Julian Baggini, an athiest, found the first post-GAFCON meeting in England off putting. He wrote in the Guardian:

[A]t All Souls, I saw a side of Christianity that I don’t like. They all seemed obsessed by salvation and glorifying Jesus. You would not have guessed that the only prayer their messiah gave was directed at God, not himself, and that he repeatedly told people not to worship him, but the father. You would not have guessed that he spent much of this time telling people to be good neighbours, irrespective of what other people believed or who they slept with. The very human moral teacher of Matthew, Mark and Luke was eclipsed by the more ethereal Christ of John.

For all their fretting about homosexuality, the evangelicals place little emphasis on Christ’s moral and social teaching. The Jerusalem declaration, for example, which announced the founding of Foca, contained a list of 14 “tenets of orthodoxy”. Apart from one which upheld the essential heterosexuality of human beings, only one focused on our moral responsibilities to each other.

Meanwhile, back at The Times, George Walden scolds the archbishop for living a double life on the issue of homosexuality:

The oblique way that he addresses the subject suggests that he finds it as difficult as many others to see how the Church can continue to discriminate against practising homosexuals in an age in which scientific knowledge tells us that sexuality is rarely a question of choice. Sacred texts can be disputed, but all that matters is what the Bible would have said had it been known that homosexuality is largely genetic. How Christian can it be to deny men and women a sexuality that is, in Christian terms, God-given?

Suddenly a chorus of voices echoing what groups such as Integrity, whose statement is below the fold, have been saying for years.


Integrity Responds to GAFCON Statement

Integrity joins with leaders from all around the Anglican Communion rising to reject the GAFCON premise that the differences that challenge us as 21st century Anglicans must necessarily lead to division. Rather we claim the historic gifts of our Anglican heritage that give us grace to celebrate diversity and to listen for the voice of the holy in the “other.”

We reject the assertion that seeking to fully include all of the baptized in the Body of Christ is a “false gospel.” Rather we believe it to be a core value of the Good News of the One who became one of us in order to show us how to love one another as he loved us.

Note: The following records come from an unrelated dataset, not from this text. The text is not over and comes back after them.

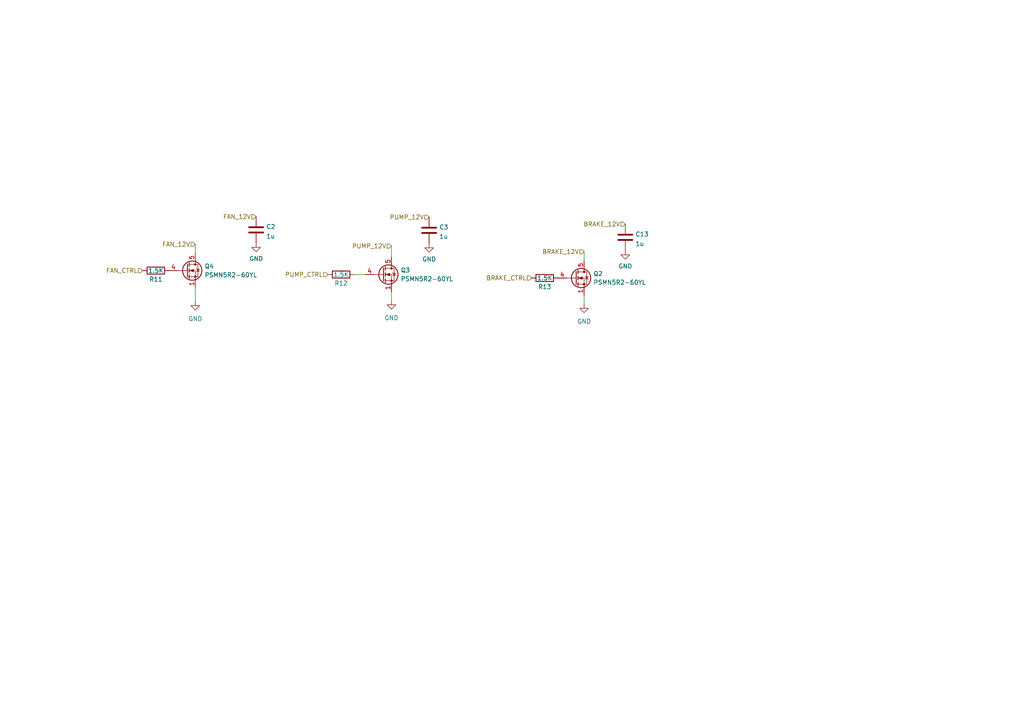
<source format=kicad_sch>
(kicad_sch (version 20211123) (generator eeschema)

  (uuid 3d416885-b8b5-4f5c-bc29-39c6376095e8)

  (paper "A4")

  


  (wire (pts (xy 102.743 79.629) (xy 105.918 79.629))
    (stroke (width 0) (type default) (color 0 0 0 0))
    (uuid 1b43d7fc-c8b5-4681-af56-fb266afb793b)
  )
  (wire (pts (xy 169.418 73.025) (xy 169.418 75.565))
    (stroke (width 0) (type default) (color 0 0 0 0))
    (uuid 56199ea3-dc31-4b57-9e55-e8b2cf67513a)
  )
  (wire (pts (xy 56.642 70.866) (xy 56.642 73.406))
    (stroke (width 0) (type default) (color 0 0 0 0))
    (uuid 9b44a1c7-0757-464b-b2fc-85f5749acb8b)
  )
  (wire (pts (xy 169.418 88.138) (xy 169.418 85.725))
    (stroke (width 0) (type default) (color 0 0 0 0))
    (uuid 9cbcc276-e3e4-4030-ba7a-29a2429af4f4)
  )
  (wire (pts (xy 113.538 87.122) (xy 113.538 84.709))
    (stroke (width 0) (type default) (color 0 0 0 0))
    (uuid ae9f3469-01eb-4d20-a2c9-6b0299eab058)
  )
  (wire (pts (xy 56.642 87.376) (xy 56.642 83.566))
    (stroke (width 0) (type default) (color 0 0 0 0))
    (uuid e6f8cb63-0f28-494d-96cb-5f1efbba3a92)
  )
  (wire (pts (xy 113.538 71.374) (xy 113.538 74.549))
    (stroke (width 0) (type default) (color 0 0 0 0))
    (uuid fe9e564c-f6a2-4117-ab3d-bca2372e35f6)
  )

  (hierarchical_label "PUMP_12V" (shape input) (at 124.46 62.992 180)
    (effects (font (size 1.27 1.27)) (justify right))
    (uuid 086ee5d1-d73d-452a-a189-f1877005b794)
  )
  (hierarchical_label "FAN_12V" (shape input) (at 56.642 70.866 180)
    (effects (font (size 1.27 1.27)) (justify right))
    (uuid 093ec4a0-0ee4-4594-8bdb-2d21e6fbf11f)
  )
  (hierarchical_label "PUMP_12V" (shape input) (at 113.538 71.374 180)
    (effects (font (size 1.27 1.27)) (justify right))
    (uuid 286acaee-f63d-4e60-bf5c-ac55e2b4affd)
  )
  (hierarchical_label "PUMP_CTRL" (shape input) (at 95.123 79.629 180)
    (effects (font (size 1.27 1.27)) (justify right))
    (uuid 6ea0f2f7-b064-4b8f-bd17-48195d1c83d1)
  )
  (hierarchical_label "FAN_CTRL" (shape input) (at 41.402 78.486 180)
    (effects (font (size 1.27 1.27)) (justify right))
    (uuid 883105b0-f6a6-466b-ba58-a2fcc1f18e4b)
  )
  (hierarchical_label "BRAKE_12V" (shape input) (at 169.418 73.025 180)
    (effects (font (size 1.27 1.27)) (justify right))
    (uuid a7811aa5-d87a-4890-a892-d9e82518222d)
  )
  (hierarchical_label "FAN_12V" (shape input) (at 74.295 62.865 180)
    (effects (font (size 1.27 1.27)) (justify right))
    (uuid c9569bc7-4566-4266-a2f2-50f8854f7cb8)
  )
  (hierarchical_label "BRAKE_CTRL" (shape input) (at 154.178 80.645 180)
    (effects (font (size 1.27 1.27)) (justify right))
    (uuid e80b0e91-f15f-4e36-9a9c-b2cfd5a01d2a)
  )
  (hierarchical_label "BRAKE_12V" (shape input) (at 181.356 65.024 180)
    (effects (font (size 1.27 1.27)) (justify right))
    (uuid f8ca542b-e643-487e-a401-c6ff39b73838)
  )

  (symbol (lib_id "Transistor_FET:PSMN5R2-60YL") (at 166.878 80.645 0) (unit 1)
    (in_bom yes) (on_board yes) (fields_autoplaced)
    (uuid 0051d338-4d08-4d10-938a-c63d3458c064)
    (property "Reference" "Q2" (id 0) (at 172.085 79.3749 0)
      (effects (font (size 1.27 1.27)) (justify left))
    )
    (property "Value" "PSMN5R2-60YL" (id 1) (at 172.085 81.9149 0)
      (effects (font (size 1.27 1.27)) (justify left))
    )
    (property "Footprint" "Package_TO_SOT_SMD:LFPAK56" (id 2) (at 170.688 80.645 0)
      (effects (font (size 1.27 1.27)) hide)
    )
    (property "Datasheet" "https://assets.nexperia.com/documents/data-sheet/PSMN5R2-60YL.pdf" (id 3) (at 166.878 80.645 0)
      (effects (font (size 1.27 1.27)) hide)
    )
    (pin "1" (uuid b60456ac-071c-4602-803c-685065b3e3a1))
    (pin "2" (uuid 927b315a-66bd-4a31-93b5-43e6e5fd508e))
    (pin "3" (uuid 178fb27f-aad3-48dd-abe2-f3c0692b26be))
    (pin "4" (uuid 407bf08f-0508-4e81-8d83-b8fa0a3d7176))
    (pin "5" (uuid b4ed37c9-b083-49de-9566-5700c00e2cd9))
  )

  (symbol (lib_id "power:GND") (at 169.418 88.138 0) (unit 1)
    (in_bom yes) (on_board yes) (fields_autoplaced)
    (uuid 342914ac-1f48-4f80-834d-5aea7d7aa892)
    (property "Reference" "#PWR0138" (id 0) (at 169.418 94.488 0)
      (effects (font (size 1.27 1.27)) hide)
    )
    (property "Value" "GND" (id 1) (at 169.418 93.218 0))
    (property "Footprint" "" (id 2) (at 169.418 88.138 0)
      (effects (font (size 1.27 1.27)) hide)
    )
    (property "Datasheet" "" (id 3) (at 169.418 88.138 0)
      (effects (font (size 1.27 1.27)) hide)
    )
    (pin "1" (uuid 15a464ee-837c-4ba0-a6f3-6dad7fdb7fdb))
  )

  (symbol (lib_id "Device:C") (at 124.46 66.802 0) (unit 1)
    (in_bom yes) (on_board yes) (fields_autoplaced)
    (uuid 3ea18efd-5ee3-44b1-a04a-6354580d5d75)
    (property "Reference" "C3" (id 0) (at 127.381 65.8935 0)
      (effects (font (size 1.27 1.27)) (justify left))
    )
    (property "Value" "1u" (id 1) (at 127.381 68.6686 0)
      (effects (font (size 1.27 1.27)) (justify left))
    )
    (property "Footprint" "Capacitor_SMD:C_0603_1608Metric_Pad1.08x0.95mm_HandSolder" (id 2) (at 125.4252 70.612 0)
      (effects (font (size 1.27 1.27)) hide)
    )
    (property "Datasheet" "~" (id 3) (at 124.46 66.802 0)
      (effects (font (size 1.27 1.27)) hide)
    )
    (pin "1" (uuid 3656d7be-4996-4f8b-83cb-0af5c180502d))
    (pin "2" (uuid 3e5a7fc5-22db-46fb-b1bb-84a50b2d6d9f))
  )

  (symbol (lib_id "Device:R") (at 157.988 80.645 90) (unit 1)
    (in_bom yes) (on_board yes)
    (uuid 465edd0c-9dbd-47a5-b953-e3a5b746dafc)
    (property "Reference" "R13" (id 0) (at 157.988 83.185 90))
    (property "Value" "1.5K" (id 1) (at 157.988 80.645 90))
    (property "Footprint" "Resistor_SMD:R_0603_1608Metric_Pad0.98x0.95mm_HandSolder" (id 2) (at 157.988 82.423 90)
      (effects (font (size 1.27 1.27)) hide)
    )
    (property "Datasheet" "~" (id 3) (at 157.988 80.645 0)
      (effects (font (size 1.27 1.27)) hide)
    )
    (pin "1" (uuid 3fd1af4d-7374-4e0a-9498-80f5b92c5a69))
    (pin "2" (uuid 37f2b07f-b0ca-4e3f-86ff-7ec2bf7a6ec8))
  )

  (symbol (lib_id "Transistor_FET:PSMN5R2-60YL") (at 110.998 79.629 0) (unit 1)
    (in_bom yes) (on_board yes) (fields_autoplaced)
    (uuid 51ade803-e43f-415b-acf1-cbe9b60e0555)
    (property "Reference" "Q3" (id 0) (at 116.205 78.3589 0)
      (effects (font (size 1.27 1.27)) (justify left))
    )
    (property "Value" "PSMN5R2-60YL" (id 1) (at 116.205 80.8989 0)
      (effects (font (size 1.27 1.27)) (justify left))
    )
    (property "Footprint" "Package_TO_SOT_SMD:LFPAK56" (id 2) (at 114.808 79.629 0)
      (effects (font (size 1.27 1.27)) hide)
    )
    (property "Datasheet" "https://assets.nexperia.com/documents/data-sheet/PSMN5R2-60YL.pdf" (id 3) (at 110.998 79.629 0)
      (effects (font (size 1.27 1.27)) hide)
    )
    (pin "1" (uuid e30a5a88-0e2c-4697-83e1-67e595a79d8d))
    (pin "2" (uuid 02e83b5e-9e3e-4ade-ae84-779a28212057))
    (pin "3" (uuid d4bd1de4-8f14-4117-976e-5e300d0114c5))
    (pin "4" (uuid d196368b-5ef3-4474-ad34-d128b5b9148f))
    (pin "5" (uuid 9f857a1f-ff48-4e03-a801-bc558c589e44))
  )

  (symbol (lib_id "power:GND") (at 56.642 87.376 0) (unit 1)
    (in_bom yes) (on_board yes) (fields_autoplaced)
    (uuid 52ce5fac-fe6a-4934-9e9a-d8b6fa7c556d)
    (property "Reference" "#PWR0140" (id 0) (at 56.642 93.726 0)
      (effects (font (size 1.27 1.27)) hide)
    )
    (property "Value" "GND" (id 1) (at 56.642 92.456 0))
    (property "Footprint" "" (id 2) (at 56.642 87.376 0)
      (effects (font (size 1.27 1.27)) hide)
    )
    (property "Datasheet" "" (id 3) (at 56.642 87.376 0)
      (effects (font (size 1.27 1.27)) hide)
    )
    (pin "1" (uuid 9e53362d-8ee5-487a-b46c-0ea0a679b2dd))
  )

  (symbol (lib_id "Device:R") (at 98.933 79.629 90) (unit 1)
    (in_bom yes) (on_board yes)
    (uuid 6c7fafdc-3217-4eb9-9bc9-683252386801)
    (property "Reference" "R12" (id 0) (at 98.933 82.169 90))
    (property "Value" "1.5K" (id 1) (at 98.933 79.629 90))
    (property "Footprint" "Resistor_SMD:R_0603_1608Metric_Pad0.98x0.95mm_HandSolder" (id 2) (at 98.933 81.407 90)
      (effects (font (size 1.27 1.27)) hide)
    )
    (property "Datasheet" "~" (id 3) (at 98.933 79.629 0)
      (effects (font (size 1.27 1.27)) hide)
    )
    (pin "1" (uuid 5bd0a9be-04df-410a-b009-60a563493524))
    (pin "2" (uuid fa405c89-84bb-448e-a831-f4bea4443621))
  )

  (symbol (lib_id "Device:R") (at 45.212 78.486 90) (unit 1)
    (in_bom yes) (on_board yes)
    (uuid 78ff98dc-f3eb-4e0f-a212-b7188cae9868)
    (property "Reference" "R11" (id 0) (at 45.212 81.026 90))
    (property "Value" "1.5K" (id 1) (at 45.212 78.486 90))
    (property "Footprint" "Resistor_SMD:R_0603_1608Metric_Pad0.98x0.95mm_HandSolder" (id 2) (at 45.212 80.264 90)
      (effects (font (size 1.27 1.27)) hide)
    )
    (property "Datasheet" "~" (id 3) (at 45.212 78.486 0)
      (effects (font (size 1.27 1.27)) hide)
    )
    (pin "1" (uuid cd5a69ab-6175-4c19-ae8e-f86918f9ae0b))
    (pin "2" (uuid 10f1a791-3a51-4d36-b835-400f1e95b5ca))
  )

  (symbol (lib_id "Device:C") (at 181.356 68.834 0) (unit 1)
    (in_bom yes) (on_board yes) (fields_autoplaced)
    (uuid 7fc1f6f9-c3d5-42d3-ba10-c09fe065e1f7)
    (property "Reference" "C13" (id 0) (at 184.277 67.9255 0)
      (effects (font (size 1.27 1.27)) (justify left))
    )
    (property "Value" "1u" (id 1) (at 184.277 70.7006 0)
      (effects (font (size 1.27 1.27)) (justify left))
    )
    (property "Footprint" "Capacitor_SMD:C_0603_1608Metric_Pad1.08x0.95mm_HandSolder" (id 2) (at 182.3212 72.644 0)
      (effects (font (size 1.27 1.27)) hide)
    )
    (property "Datasheet" "~" (id 3) (at 181.356 68.834 0)
      (effects (font (size 1.27 1.27)) hide)
    )
    (pin "1" (uuid ea297cae-0946-4831-b3ff-b05203066ddf))
    (pin "2" (uuid 7b2d6d74-8a41-49cc-a69c-31cc9fbb1562))
  )

  (symbol (lib_id "Transistor_FET:PSMN5R2-60YL") (at 54.102 78.486 0) (unit 1)
    (in_bom yes) (on_board yes) (fields_autoplaced)
    (uuid 8c93379b-1a32-47c1-bb56-36d702920175)
    (property "Reference" "Q4" (id 0) (at 59.309 77.2159 0)
      (effects (font (size 1.27 1.27)) (justify left))
    )
    (property "Value" "PSMN5R2-60YL" (id 1) (at 59.309 79.7559 0)
      (effects (font (size 1.27 1.27)) (justify left))
    )
    (property "Footprint" "Package_TO_SOT_SMD:LFPAK56" (id 2) (at 57.912 78.486 0)
      (effects (font (size 1.27 1.27)) hide)
    )
    (property "Datasheet" "https://assets.nexperia.com/documents/data-sheet/PSMN5R2-60YL.pdf" (id 3) (at 54.102 78.486 0)
      (effects (font (size 1.27 1.27)) hide)
    )
    (pin "1" (uuid f0d5c781-24ae-4970-b9d1-666b227f388a))
    (pin "2" (uuid 7c892167-e923-4c16-81d6-f662c476e2f8))
    (pin "3" (uuid a528ea02-1342-4453-8383-3482c0be5342))
    (pin "4" (uuid 34b6e8cb-e703-41a6-924c-353fc8551304))
    (pin "5" (uuid 3246f4d3-c82e-4856-b7c4-41a7207f9379))
  )

  (symbol (lib_id "power:GND") (at 74.295 70.485 0) (unit 1)
    (in_bom yes) (on_board yes) (fields_autoplaced)
    (uuid 93417b54-0f2c-4e6a-93bb-c83d4c9396f6)
    (property "Reference" "#PWR0145" (id 0) (at 74.295 76.835 0)
      (effects (font (size 1.27 1.27)) hide)
    )
    (property "Value" "GND" (id 1) (at 74.295 75.0475 0))
    (property "Footprint" "" (id 2) (at 74.295 70.485 0)
      (effects (font (size 1.27 1.27)) hide)
    )
    (property "Datasheet" "" (id 3) (at 74.295 70.485 0)
      (effects (font (size 1.27 1.27)) hide)
    )
    (pin "1" (uuid d37d89e9-754e-4673-bd3e-5041a3cb58a9))
  )

  (symbol (lib_id "power:GND") (at 181.356 72.644 0) (unit 1)
    (in_bom yes) (on_board yes) (fields_autoplaced)
    (uuid 9d485dfa-20e6-405a-834c-709d084183fc)
    (property "Reference" "#PWR0150" (id 0) (at 181.356 78.994 0)
      (effects (font (size 1.27 1.27)) hide)
    )
    (property "Value" "GND" (id 1) (at 181.356 77.2065 0))
    (property "Footprint" "" (id 2) (at 181.356 72.644 0)
      (effects (font (size 1.27 1.27)) hide)
    )
    (property "Datasheet" "" (id 3) (at 181.356 72.644 0)
      (effects (font (size 1.27 1.27)) hide)
    )
    (pin "1" (uuid 69d775cf-8680-4beb-be3d-d5b0aa8af171))
  )

  (symbol (lib_id "power:GND") (at 113.538 87.122 0) (unit 1)
    (in_bom yes) (on_board yes) (fields_autoplaced)
    (uuid ac9aedb7-520b-47ad-a46a-5121c7ad5660)
    (property "Reference" "#PWR0141" (id 0) (at 113.538 93.472 0)
      (effects (font (size 1.27 1.27)) hide)
    )
    (property "Value" "GND" (id 1) (at 113.538 92.202 0))
    (property "Footprint" "" (id 2) (at 113.538 87.122 0)
      (effects (font (size 1.27 1.27)) hide)
    )
    (property "Datasheet" "" (id 3) (at 113.538 87.122 0)
      (effects (font (size 1.27 1.27)) hide)
    )
    (pin "1" (uuid de826425-ee0e-4f04-ac63-fef77a0e9d9c))
  )

  (symbol (lib_id "Device:C") (at 74.295 66.675 0) (unit 1)
    (in_bom yes) (on_board yes) (fields_autoplaced)
    (uuid c7d261b6-2a48-49ba-9c79-c0f5dcd4317c)
    (property "Reference" "C2" (id 0) (at 77.216 65.7665 0)
      (effects (font (size 1.27 1.27)) (justify left))
    )
    (property "Value" "1u" (id 1) (at 77.216 68.5416 0)
      (effects (font (size 1.27 1.27)) (justify left))
    )
    (property "Footprint" "Capacitor_SMD:C_0603_1608Metric_Pad1.08x0.95mm_HandSolder" (id 2) (at 75.2602 70.485 0)
      (effects (font (size 1.27 1.27)) hide)
    )
    (property "Datasheet" "~" (id 3) (at 74.295 66.675 0)
      (effects (font (size 1.27 1.27)) hide)
    )
    (pin "1" (uuid 500e58ba-b335-42ec-89b8-0ead2c9a619b))
    (pin "2" (uuid 3c584e0c-6c23-4fdb-8844-8db227a84ff9))
  )

  (symbol (lib_id "power:GND") (at 124.46 70.612 0) (unit 1)
    (in_bom yes) (on_board yes) (fields_autoplaced)
    (uuid f57c6d32-cbaa-47d8-b618-2b1f2d613e7c)
    (property "Reference" "#PWR0151" (id 0) (at 124.46 76.962 0)
      (effects (font (size 1.27 1.27)) hide)
    )
    (property "Value" "GND" (id 1) (at 124.46 75.1745 0))
    (property "Footprint" "" (id 2) (at 124.46 70.612 0)
      (effects (font (size 1.27 1.27)) hide)
    )
    (property "Datasheet" "" (id 3) (at 124.46 70.612 0)
      (effects (font (size 1.27 1.27)) hide)
    )
    (pin "1" (uuid 5fe7b281-8a68-4d20-8782-fd0100e90741))
  )
)

</source>
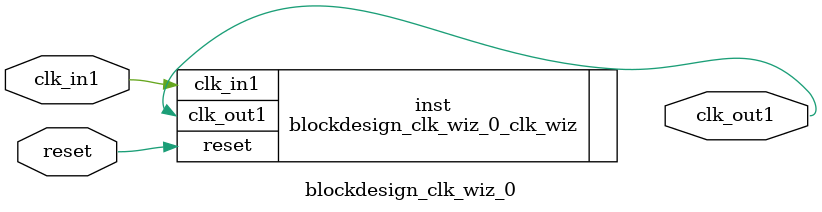
<source format=v>


`timescale 1ps/1ps

(* CORE_GENERATION_INFO = "blockdesign_clk_wiz_0,clk_wiz_v6_0_12_0_0,{component_name=blockdesign_clk_wiz_0,use_phase_alignment=true,use_min_o_jitter=false,use_max_i_jitter=false,use_dyn_phase_shift=false,use_inclk_switchover=false,use_dyn_reconfig=false,enable_axi=0,feedback_source=FDBK_AUTO,PRIMITIVE=MMCM,num_out_clk=1,clkin1_period=8.000,clkin2_period=10.000,use_power_down=false,use_reset=true,use_locked=false,use_inclk_stopped=false,feedback_type=SINGLE,CLOCK_MGR_TYPE=NA,manual_override=false}" *)

module blockdesign_clk_wiz_0 
 (
  // Clock out ports
  output        clk_out1,
  // Status and control signals
  input         reset,
 // Clock in ports
  input         clk_in1
 );

  blockdesign_clk_wiz_0_clk_wiz inst
  (
  // Clock out ports  
  .clk_out1(clk_out1),
  // Status and control signals               
  .reset(reset), 
 // Clock in ports
  .clk_in1(clk_in1)
  );

endmodule

</source>
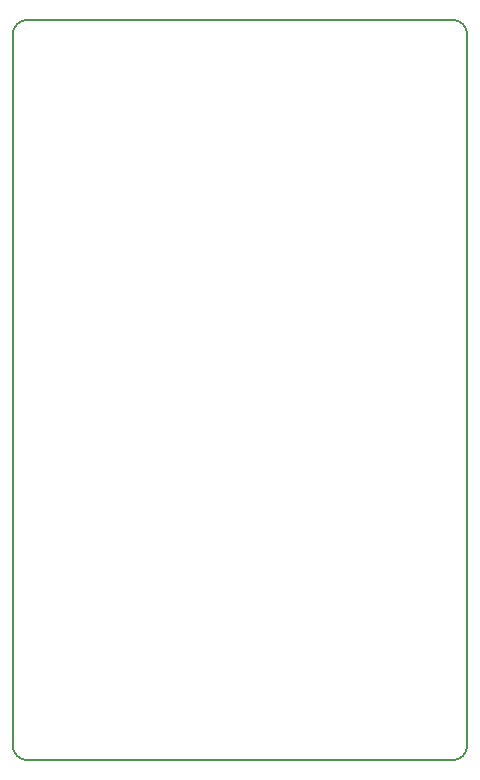
<source format=gm1>
G04*
G04 #@! TF.GenerationSoftware,Altium Limited,Altium Designer,20.0.9 (164)*
G04*
G04 Layer_Color=16711935*
%FSLAX25Y25*%
%MOIN*%
G70*
G01*
G75*
%ADD11C,0.00787*%
D11*
X5000Y246850D02*
G03*
X0Y241850I0J-5000D01*
G01*
X151575D02*
G03*
X146575Y246850I-5000J0D01*
G01*
Y0D02*
G03*
X151575Y5000I0J5000D01*
G01*
X0D02*
G03*
X5000Y0I5000J0D01*
G01*
X0Y232008D02*
Y241850D01*
X5000Y246850D02*
X146575D01*
X151575Y232008D02*
Y241850D01*
Y5000D02*
Y232008D01*
X144606Y0D02*
X146575D01*
X0Y5000D02*
Y222835D01*
X5000Y0D02*
X144606D01*
X0Y222835D02*
Y232008D01*
M02*

</source>
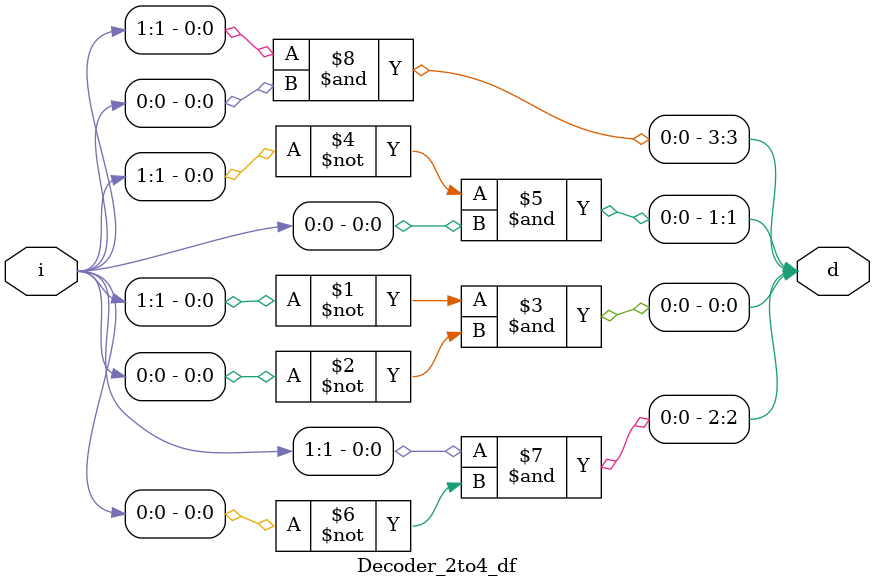
<source format=v>
`timescale 1ns / 1ps


module Decoder_2to4_df(d,i);
input [1:0]i;
output [3:0]d;

assign d[0] = (~i[1])&(~i[0]);
assign d[1] = (~i[1])&(i[0]);
assign d[2] = (i[1])&(~i[0]);
assign d[3] = (i[1])&(i[0]);
endmodule

</source>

And we share the concern that those who “do not accept that Anglican identity is determined necessarily through recognition by the Archbishop of Canterbury” are abandoning the historic bonds of affection that have knit us together as members of this worldwide Anglican family of God. Replacing those bonds of affection with a straight jacket knit out of doctrinal conformity is not only antithetical to the ethos of Anglican Comprehensiveness, it abandons historic catholicity in its effort to reinvent Anglicanism as a “confessional” church.

Integrity is committed to continuing to work with those with whom we differ as we live into a Global Anglican Future drawing more people to God’s table – not drawing circles to keep them out. We look forward to the opportunities we will have for our own “constructive conversations, inspired prayers, and relational encounters” as we offer our witness to the Good News of God in Christ Jesus made present in our lives, our relationships and our vocations in Canterbury later this month.